Quant aux régimes d’assurance maladie comme la CNSS qui sont des organismes supposés indépendants doivent l’être réellement. Ces organismes seront sous le contrôle de l’État qui veillera à la transparence de leur bon fonctionnement. Les syndicats devront aussi activement participer à leurs gestions. Le système de remboursement des soins doit être rapide et les bénéficiaires doivent répondre aux mêmes critères sans distinction ou favoritisme. Aujourd’hui, se faire rembourser pour un contribuable relève du chemin du combattant. Dans la plupart des cas, les sommes perçues sont dérisoires. Le système est tellement opaque qu’il n’est pas rare que la CNSS envoie des gens aisés et proches du régime se faire soigner luxueusement à l’étranger au détriment, et avec l’argent de ses adhérents majoritairement nécessiteux.

La gestion administrative des unités médicales doit être allégée et le pouvoir décisionnel décentralisé. La lourdeur actuelle de l’administration s'avere etre un moyen efficace de l'administration au pouvoir pour contrôler la vie socioéconomique qui se reflète sur les résultats désolants de l’industrie pharmaceutique. Tous les obstacles sont dressés devant les compagnies internationales pour les dissuader d’investir en Tunisie malgré l’abondance des ressources humaines dans notre pays. L’accès d’une information libre aux différents rouages de notre système de santé ne peut être que bénéfique pour alerter les autorités et l’opinion publique à faire face aux abus et défaillances dont est victime le citoyen ordinaire dans les services de soins de notre système de santé.
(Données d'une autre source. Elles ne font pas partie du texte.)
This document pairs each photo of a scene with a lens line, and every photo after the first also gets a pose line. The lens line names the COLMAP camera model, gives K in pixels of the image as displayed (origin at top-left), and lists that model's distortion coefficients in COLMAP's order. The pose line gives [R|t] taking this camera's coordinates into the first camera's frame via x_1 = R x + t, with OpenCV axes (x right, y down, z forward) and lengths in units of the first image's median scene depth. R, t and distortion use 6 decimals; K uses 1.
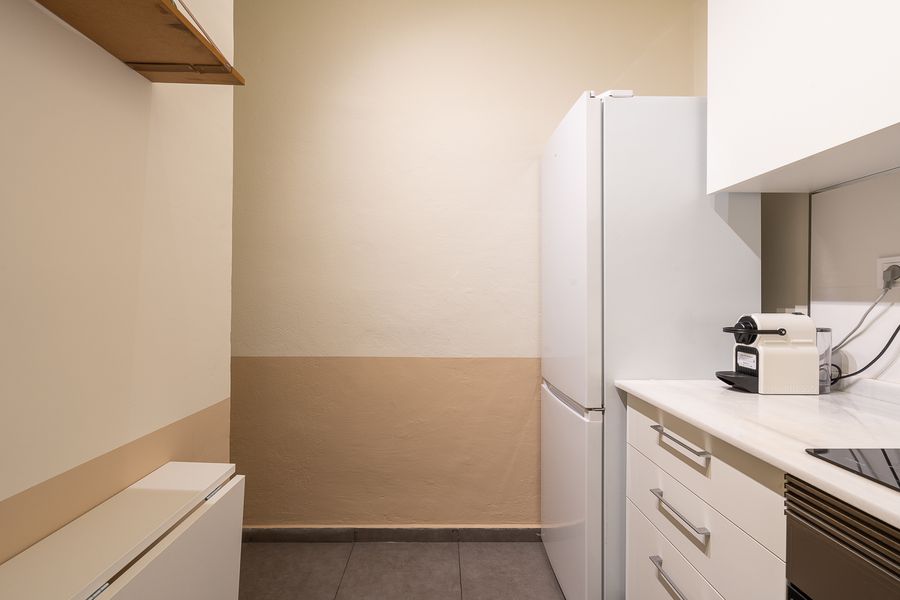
lens RADIAL K [[396.7, 0, 450.0], [0, 396.7, 300.0], [0, 0, 1]] dist [-0.000216, 0.000071]
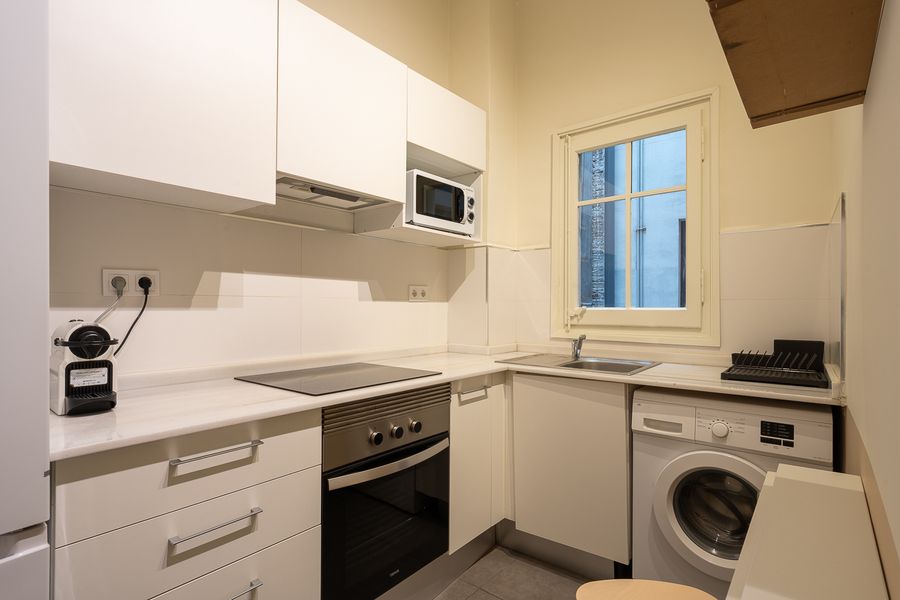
lens RADIAL K [[453.8, 0, 450.0], [0, 453.8, 300.0], [0, 0, 1]] dist [0.001652, 0.000271]
pose [[-0.757040, -0.000545, 0.653368, -0.498383], [-0.005523, 0.999969, -0.005565, -0.013881], [-0.653345, -0.007822, -0.757020, 1.275445]]
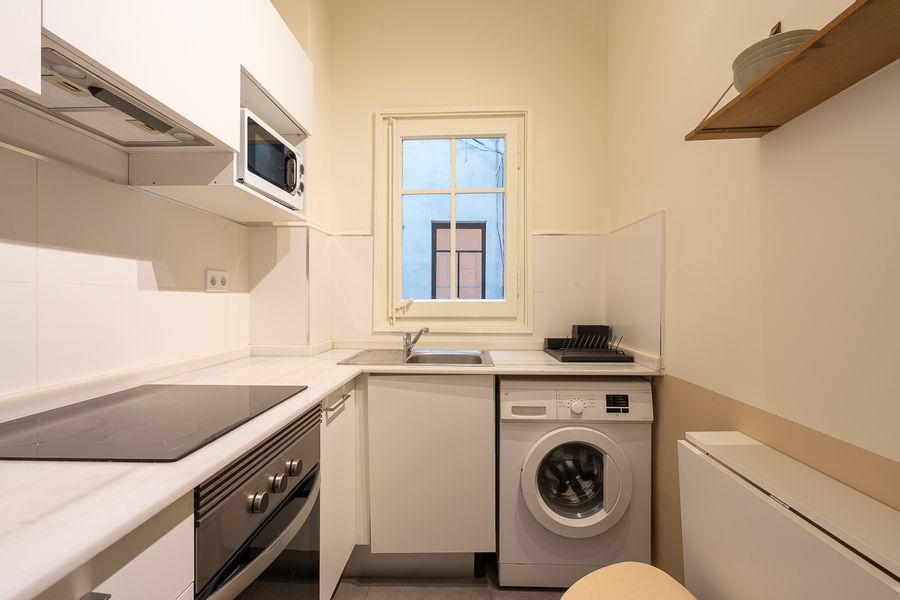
lens RADIAL K [[427.7, 0, 450.0], [0, 427.7, 300.0], [0, 0, 1]] dist [-0.001270, 0.000000]
pose [[-0.997610, -0.009777, 0.068398, 0.108943], [-0.009233, 0.999923, 0.008277, -0.009233], [-0.068474, 0.007626, -0.997624, 1.189580]]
La liberté d’expression représente l’angle d’achoppement de la prévention sanitaire dans un pays soucieux du bien-être de ses citoyens.
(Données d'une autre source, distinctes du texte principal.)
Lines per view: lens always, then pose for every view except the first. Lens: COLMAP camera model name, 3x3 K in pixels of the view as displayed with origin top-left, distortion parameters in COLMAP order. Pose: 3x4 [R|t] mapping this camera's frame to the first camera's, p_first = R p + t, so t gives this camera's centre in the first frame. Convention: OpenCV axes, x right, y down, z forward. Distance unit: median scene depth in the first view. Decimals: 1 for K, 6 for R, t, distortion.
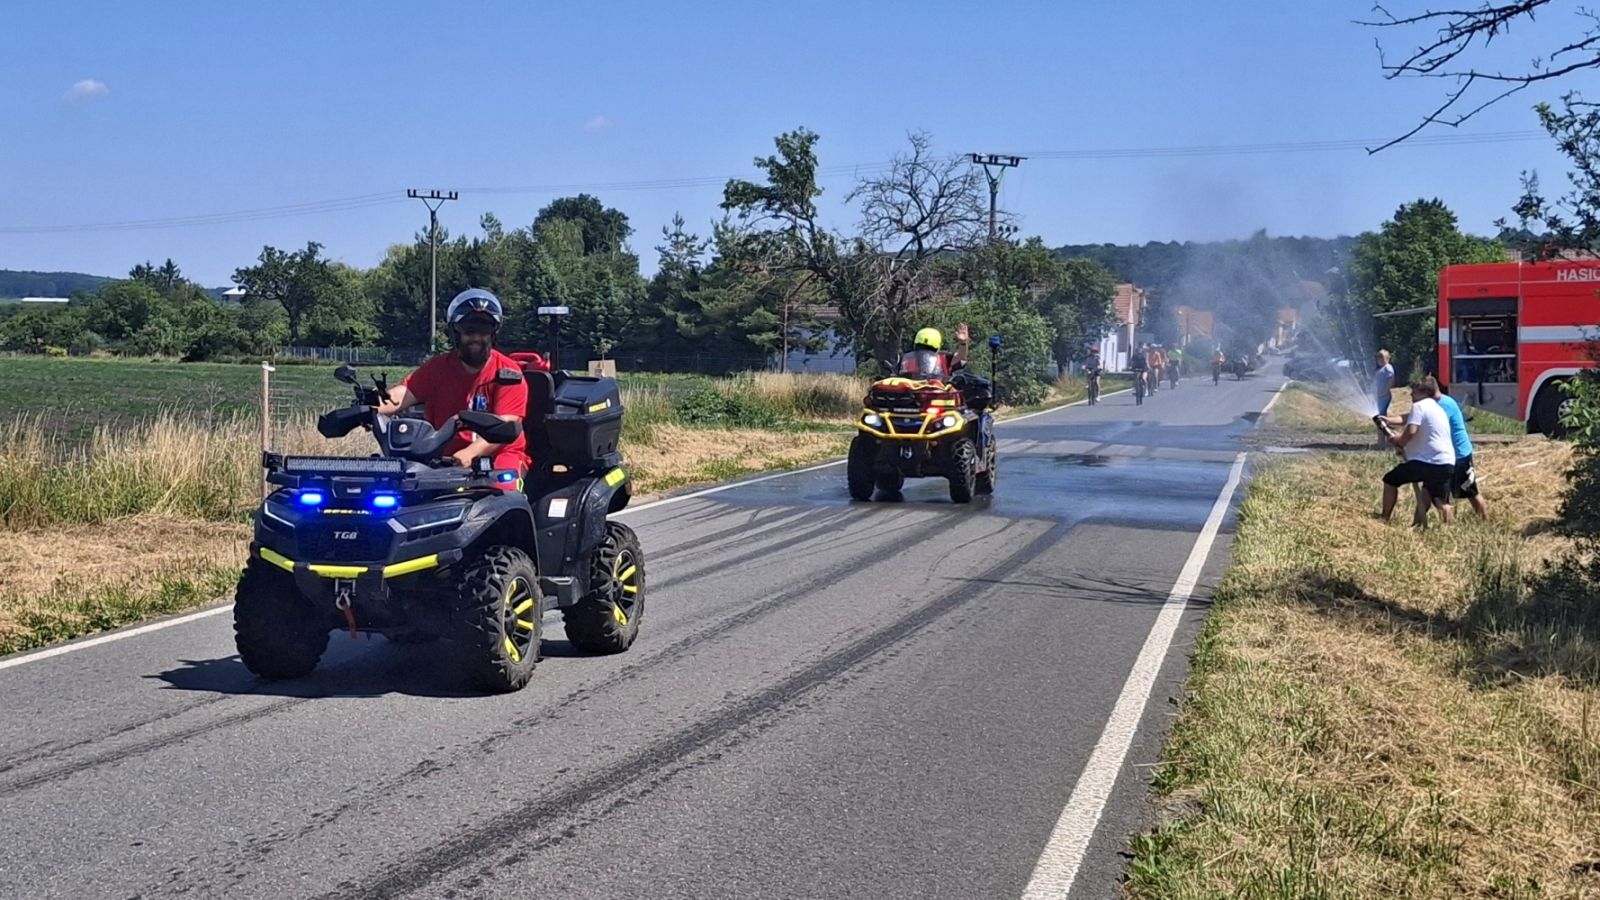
lens RADIAL K [[1273.6, 0, 772.6], [0, 1273.6, 422.7], [0, 0, 1]] dist [0.090589, -0.163427]
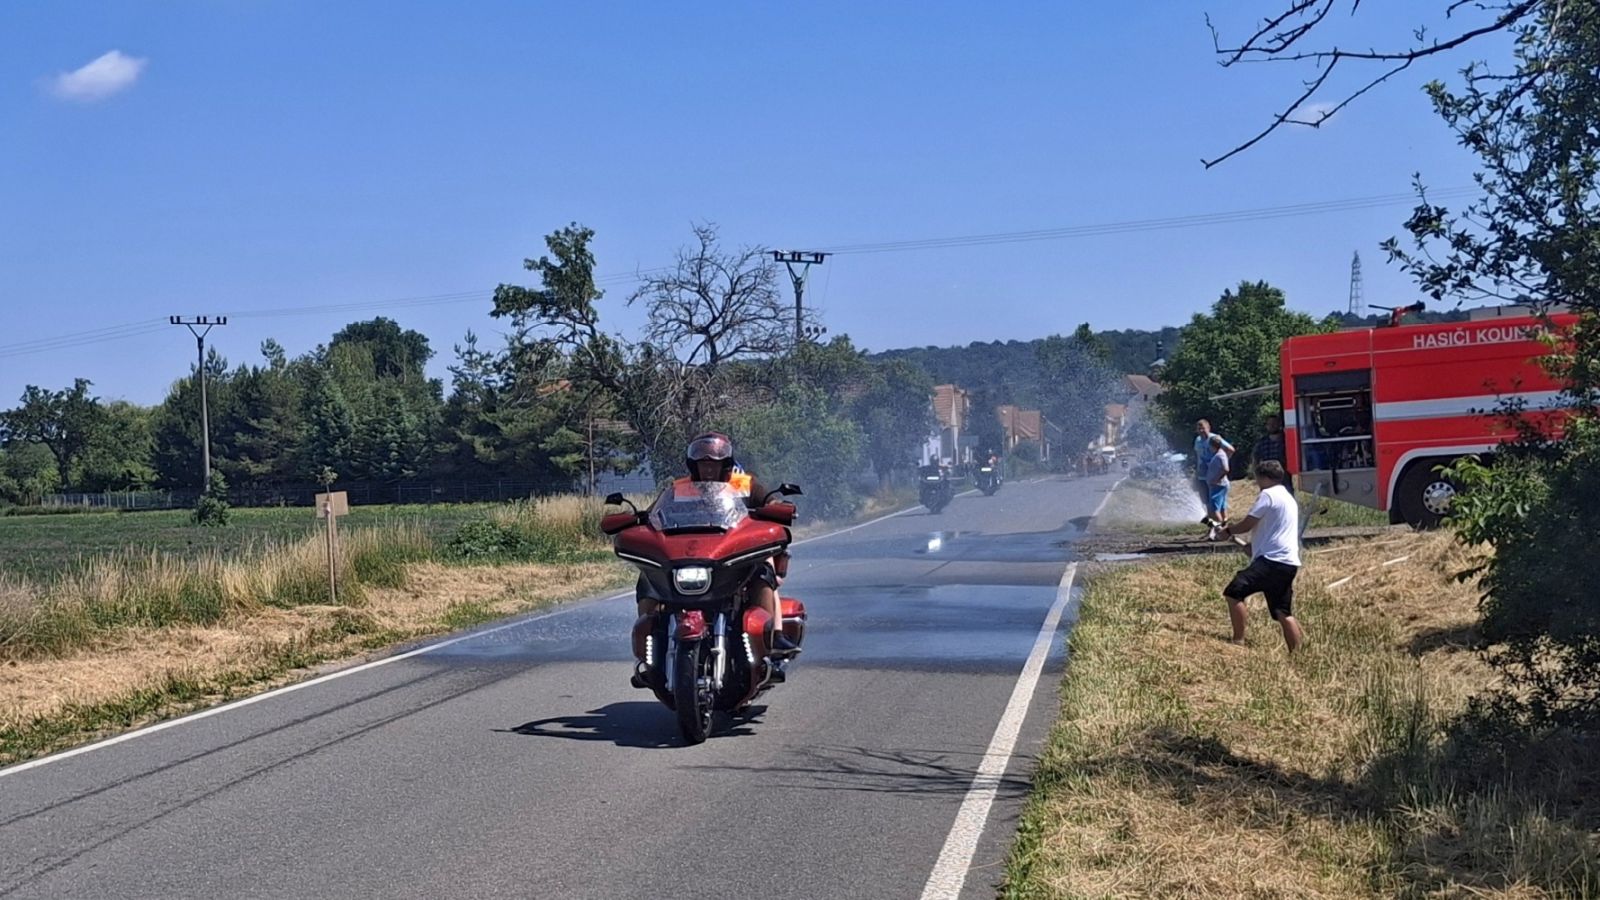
lens RADIAL K [[1212.9, 0, 735.7], [0, 1212.9, 512.1], [0, 0, 1]] dist [0.173719, -0.245503]
pose [[0.995969, -0.051298, 0.073576, 0.062441], [0.053004, 0.998365, -0.021417, -0.003990], [-0.072357, 0.025230, 0.997060, 0.148731]]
L’égalité des chances de soins pour tous les citoyens dans leur urgence et qualité sera une priorité de ma politique sociale. La réalisation d’un tel objectif exige l’application d’une politique qui harmonisera nos moyens matériels limités à l’abondance et la qualité à renforcer de nos moyens humains dans un secteur public dominant assisté par un secteur privé actif respectant l’éthique morale de la pratique médicale.